## SET PROBLEM
Edit the entries below so that every "point_idx" becomes "point_id", and leave everything else unchanged.

## SUPPLIED DATA
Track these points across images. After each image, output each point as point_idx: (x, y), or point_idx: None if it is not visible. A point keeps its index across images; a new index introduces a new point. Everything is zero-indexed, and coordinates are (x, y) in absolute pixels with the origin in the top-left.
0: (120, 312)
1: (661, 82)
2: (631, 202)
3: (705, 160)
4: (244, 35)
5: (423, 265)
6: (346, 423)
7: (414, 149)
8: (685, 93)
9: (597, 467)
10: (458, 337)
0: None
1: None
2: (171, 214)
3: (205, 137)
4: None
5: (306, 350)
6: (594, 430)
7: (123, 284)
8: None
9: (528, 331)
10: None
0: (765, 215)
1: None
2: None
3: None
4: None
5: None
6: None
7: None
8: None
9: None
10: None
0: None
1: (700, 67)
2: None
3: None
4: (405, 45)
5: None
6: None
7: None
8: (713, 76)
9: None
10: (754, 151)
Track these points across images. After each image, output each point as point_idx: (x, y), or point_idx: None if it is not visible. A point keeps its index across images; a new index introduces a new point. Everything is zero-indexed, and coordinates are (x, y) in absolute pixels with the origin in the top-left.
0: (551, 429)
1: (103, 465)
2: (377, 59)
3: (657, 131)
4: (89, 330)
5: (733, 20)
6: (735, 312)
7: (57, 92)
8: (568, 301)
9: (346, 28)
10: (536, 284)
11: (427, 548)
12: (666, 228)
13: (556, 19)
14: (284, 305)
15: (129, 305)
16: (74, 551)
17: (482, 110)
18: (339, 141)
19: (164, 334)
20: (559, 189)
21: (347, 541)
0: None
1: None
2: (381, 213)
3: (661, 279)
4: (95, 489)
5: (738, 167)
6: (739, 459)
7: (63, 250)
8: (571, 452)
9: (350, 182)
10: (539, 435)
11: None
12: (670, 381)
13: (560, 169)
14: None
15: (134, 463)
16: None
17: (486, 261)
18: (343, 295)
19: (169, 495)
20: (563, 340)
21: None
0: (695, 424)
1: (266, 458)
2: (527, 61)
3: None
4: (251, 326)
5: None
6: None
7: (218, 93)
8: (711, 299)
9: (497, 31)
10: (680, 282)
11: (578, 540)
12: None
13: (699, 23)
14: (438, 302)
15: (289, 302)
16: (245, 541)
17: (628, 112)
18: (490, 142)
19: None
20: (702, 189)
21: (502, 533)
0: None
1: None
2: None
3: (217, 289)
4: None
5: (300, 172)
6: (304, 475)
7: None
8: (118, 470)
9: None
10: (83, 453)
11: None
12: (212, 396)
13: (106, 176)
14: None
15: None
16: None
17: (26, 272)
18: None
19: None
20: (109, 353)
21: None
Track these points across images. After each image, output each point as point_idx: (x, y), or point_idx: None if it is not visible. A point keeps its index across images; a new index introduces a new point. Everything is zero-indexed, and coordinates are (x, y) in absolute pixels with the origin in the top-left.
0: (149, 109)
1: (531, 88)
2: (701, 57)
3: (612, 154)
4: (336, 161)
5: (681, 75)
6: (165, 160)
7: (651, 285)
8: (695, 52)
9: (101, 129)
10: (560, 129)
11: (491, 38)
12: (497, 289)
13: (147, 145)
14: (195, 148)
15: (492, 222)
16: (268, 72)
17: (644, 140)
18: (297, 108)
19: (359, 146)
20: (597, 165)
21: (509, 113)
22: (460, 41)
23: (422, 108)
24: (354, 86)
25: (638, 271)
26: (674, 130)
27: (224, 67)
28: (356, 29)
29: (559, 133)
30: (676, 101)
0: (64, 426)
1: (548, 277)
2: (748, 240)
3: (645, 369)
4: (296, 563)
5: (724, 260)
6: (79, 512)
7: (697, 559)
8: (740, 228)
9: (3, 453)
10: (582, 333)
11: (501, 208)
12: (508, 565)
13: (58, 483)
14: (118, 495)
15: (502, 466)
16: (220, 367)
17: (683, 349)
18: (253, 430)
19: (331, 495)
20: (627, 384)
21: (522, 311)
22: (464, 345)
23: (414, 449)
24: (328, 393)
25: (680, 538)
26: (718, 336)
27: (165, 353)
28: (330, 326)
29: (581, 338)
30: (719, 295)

## OUTPUT OF THE EXERCISE
Track these points across images. After each image, output each point as point_id: (x, y), or point_id: None if it is not visible. A point keeps its index across images; a new index introduces a new point. Everything is zero-indexed, and coordinates are (x, y) in absolute pixels with the origin in the top-left.
0: (120, 312)
1: (661, 82)
2: (631, 202)
3: (705, 160)
4: (244, 35)
5: (423, 265)
6: (346, 423)
7: (414, 149)
8: (685, 93)
9: (597, 467)
10: (458, 337)
0: None
1: None
2: (171, 214)
3: (205, 137)
4: None
5: (306, 350)
6: (594, 430)
7: (123, 284)
8: None
9: (528, 331)
10: None
0: (765, 215)
1: None
2: None
3: None
4: None
5: None
6: None
7: None
8: None
9: None
10: None
0: None
1: (700, 67)
2: None
3: None
4: (405, 45)
5: None
6: None
7: None
8: (713, 76)
9: None
10: (754, 151)
Track these points across images. After each image, output each point as point_id: (x, y), or point_id: None if it is not visible. A point keeps its index across images; a new index introduces a new point. Everything is zero-indexed, and coordinates are (x, y) in absolute pixels with the origin in the top-left.
0: (551, 429)
1: (103, 465)
2: (377, 59)
3: (657, 131)
4: (89, 330)
5: (733, 20)
6: (735, 312)
7: (57, 92)
8: (568, 301)
9: (346, 28)
10: (536, 284)
11: (427, 548)
12: (666, 228)
13: (556, 19)
14: (284, 305)
15: (129, 305)
16: (74, 551)
17: (482, 110)
18: (339, 141)
19: (164, 334)
20: (559, 189)
21: (347, 541)
0: None
1: None
2: (381, 213)
3: (661, 279)
4: (95, 489)
5: (738, 167)
6: (739, 459)
7: (63, 250)
8: (571, 452)
9: (350, 182)
10: (539, 435)
11: None
12: (670, 381)
13: (560, 169)
14: None
15: (134, 463)
16: None
17: (486, 261)
18: (343, 295)
19: (169, 495)
20: (563, 340)
21: None
0: (695, 424)
1: (266, 458)
2: (527, 61)
3: None
4: (251, 326)
5: None
6: None
7: (218, 93)
8: (711, 299)
9: (497, 31)
10: (680, 282)
11: (578, 540)
12: None
13: (699, 23)
14: (438, 302)
15: (289, 302)
16: (245, 541)
17: (628, 112)
18: (490, 142)
19: None
20: (702, 189)
21: (502, 533)
0: None
1: None
2: None
3: (217, 289)
4: None
5: (300, 172)
6: (304, 475)
7: None
8: (118, 470)
9: None
10: (83, 453)
11: None
12: (212, 396)
13: (106, 176)
14: None
15: None
16: None
17: (26, 272)
18: None
19: None
20: (109, 353)
21: None
Track these points across images. After each image, output each point as point_id: (x, y), or point_id: None if it is not visible. A point keeps its index across images; a new index introduces a new point. Everything is zero-indexed, and coordinates are (x, y) in absolute pixels with the origin in the top-left.
0: (149, 109)
1: (531, 88)
2: (701, 57)
3: (612, 154)
4: (336, 161)
5: (681, 75)
6: (165, 160)
7: (651, 285)
8: (695, 52)
9: (101, 129)
10: (560, 129)
11: (491, 38)
12: (497, 289)
13: (147, 145)
14: (195, 148)
15: (492, 222)
16: (268, 72)
17: (644, 140)
18: (297, 108)
19: (359, 146)
20: (597, 165)
21: (509, 113)
22: (460, 41)
23: (422, 108)
24: (354, 86)
25: (638, 271)
26: (674, 130)
27: (224, 67)
28: (356, 29)
29: (559, 133)
30: (676, 101)
0: (64, 426)
1: (548, 277)
2: (748, 240)
3: (645, 369)
4: (296, 563)
5: (724, 260)
6: (79, 512)
7: (697, 559)
8: (740, 228)
9: (3, 453)
10: (582, 333)
11: (501, 208)
12: (508, 565)
13: (58, 483)
14: (118, 495)
15: (502, 466)
16: (220, 367)
17: (683, 349)
18: (253, 430)
19: (331, 495)
20: (627, 384)
21: (522, 311)
22: (464, 345)
23: (414, 449)
24: (328, 393)
25: (680, 538)
26: (718, 336)
27: (165, 353)
28: (330, 326)
29: (581, 338)
30: (719, 295)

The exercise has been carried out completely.